Mendez has been added to many "curvy beauty" lists, including Centric's "Curvy Style - Curvy Models Who Are Slaying The Fashion Game", MSN Living Zimbio.com, ODDEE's "10 Incredibly Hot Women over a Size 10", and StyleBistro's "The Most Beautiful Plus Size Models". In 2009, FoxNews.com named Mendez one of the most notable top plus-size models in the industry, while The Source declared her as one of the most influential Latinas in the fall of 2009.

Mendez is one of the few plus-size models to ever walk in New York Fashion Week (2013, 2014, and 2016) integrated with straight-sized models, proving to critics that the beauty of fashion is for everyone and should be celebrated through body positivity.

In 2016, Mendez was industry selected as "Model of The Year" by Full Figured Fashion Week.

== Television appearances ==
Mendez was one of four models featured in BET's one-hour television special "Rip the Runway Model Search 2008". This behind-the-scenes model search show followed Mendez through auditions, makeovers and a day in her life. Mendez opened the "plus size" segment of the 2008 special and walked every year thereafter.

She has also appeared on nationwide shows such as Telemundo's ¡Qué Noche! con Angélica y Raúl, The Rachael Ray Show, The Today Show, Univision's Noticias al Despertar and Good Morning America.

==Charitable work==
Mendez has served on the national board for Hispanic Support Organizations. Her work for the group includes organizing a scholarship gala for New York area students, and working with Habitat for Humanity and the Dress for Success Campaign. She was also a member of political advocacy group Women Barack! The Vote.

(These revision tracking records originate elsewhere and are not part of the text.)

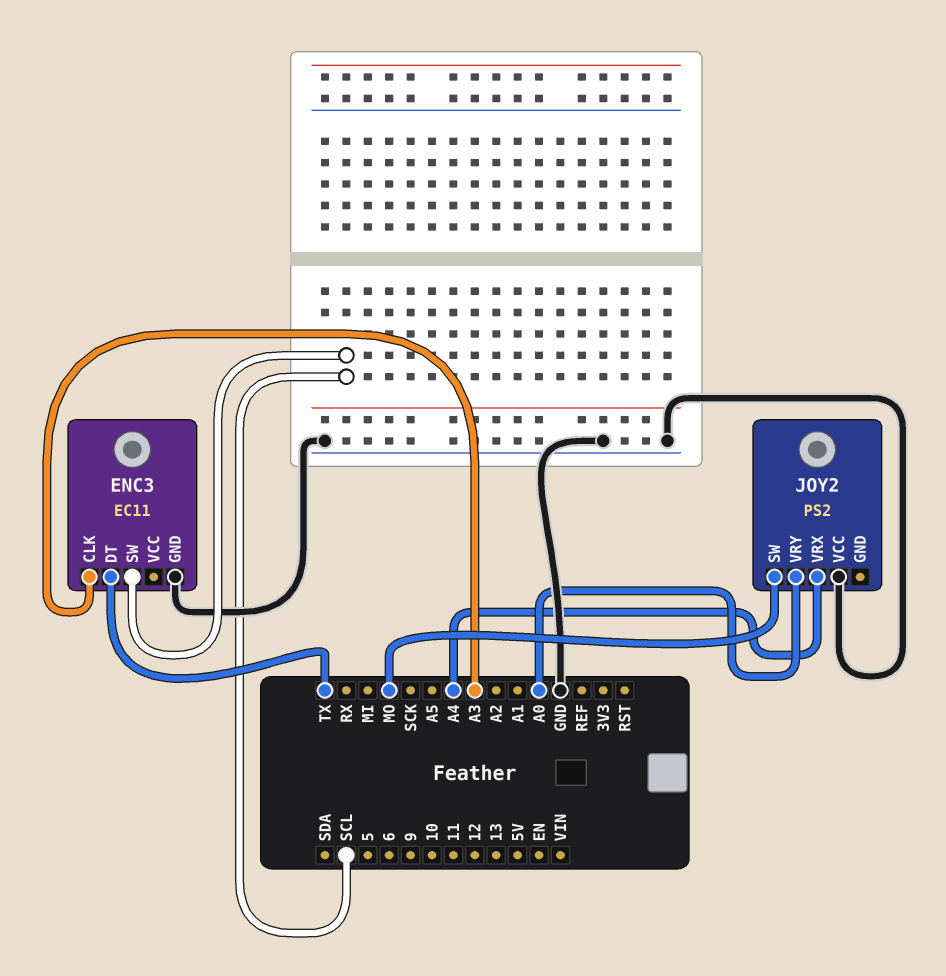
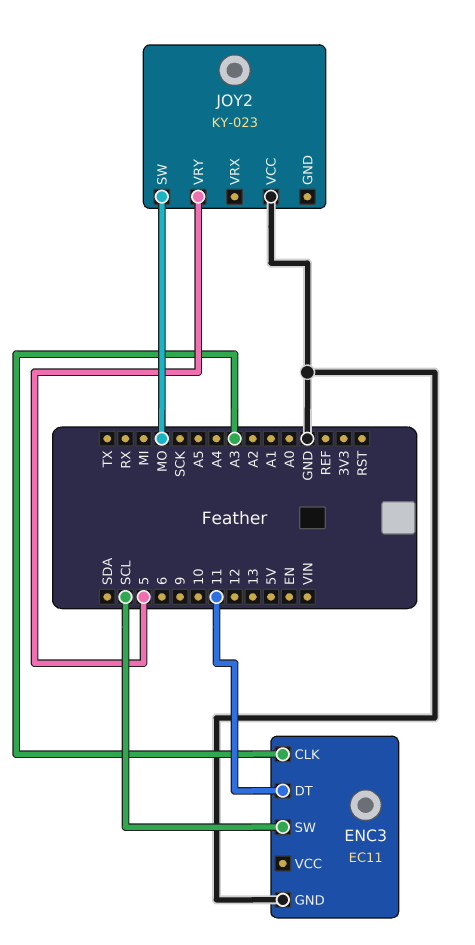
ENC3 pin DT: TX -> 11
JOY2: PS2 -> KY-023
JOY2 pin VRX: A4 -> none
JOY2 pin VRY: A0 -> 5

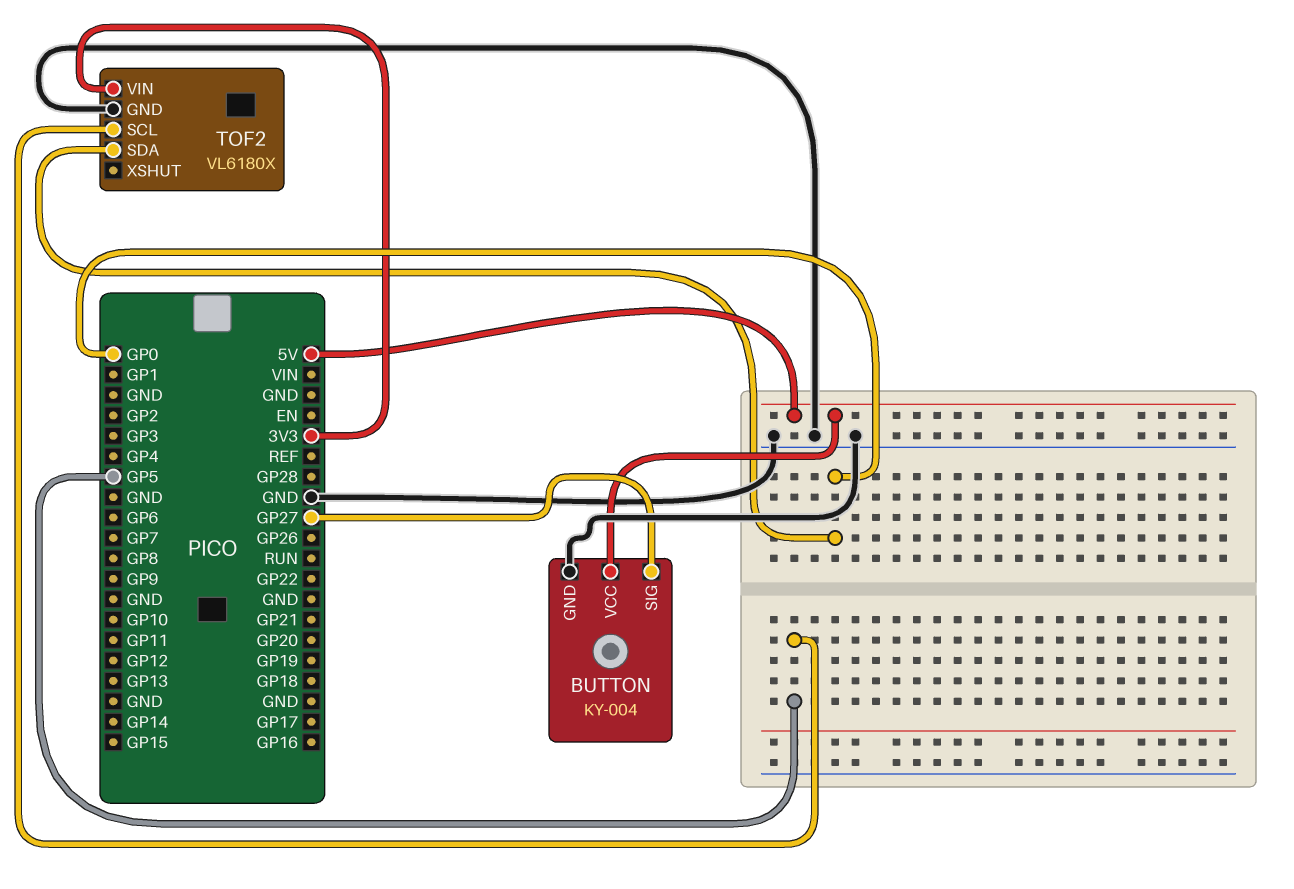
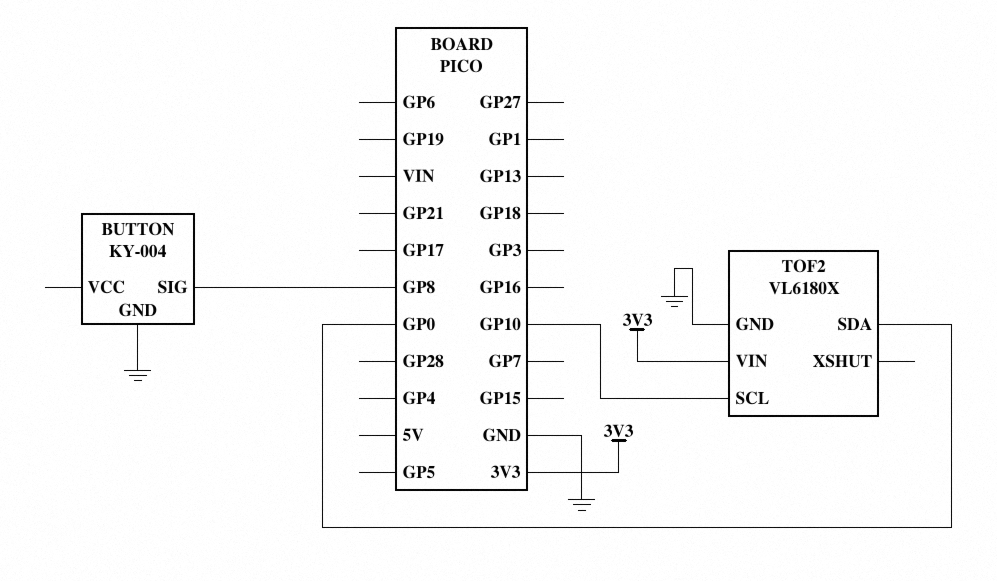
BUTTON pin SIG: GP27 -> GP8
BUTTON pin VCC: 5V -> none
TOF2 pin SCL: GP5 -> GP10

Mendez has lent her support and voice to a charity which hits close to home - Autism Speaks. Her son was diagnosed with autism at age two. Mendez has helped spread the word of autism awareness (especially to the Latino and African American communities, where diagnoses are sometimes ignored) as an advocate and spokesperson for the New York chapter for over 15 years.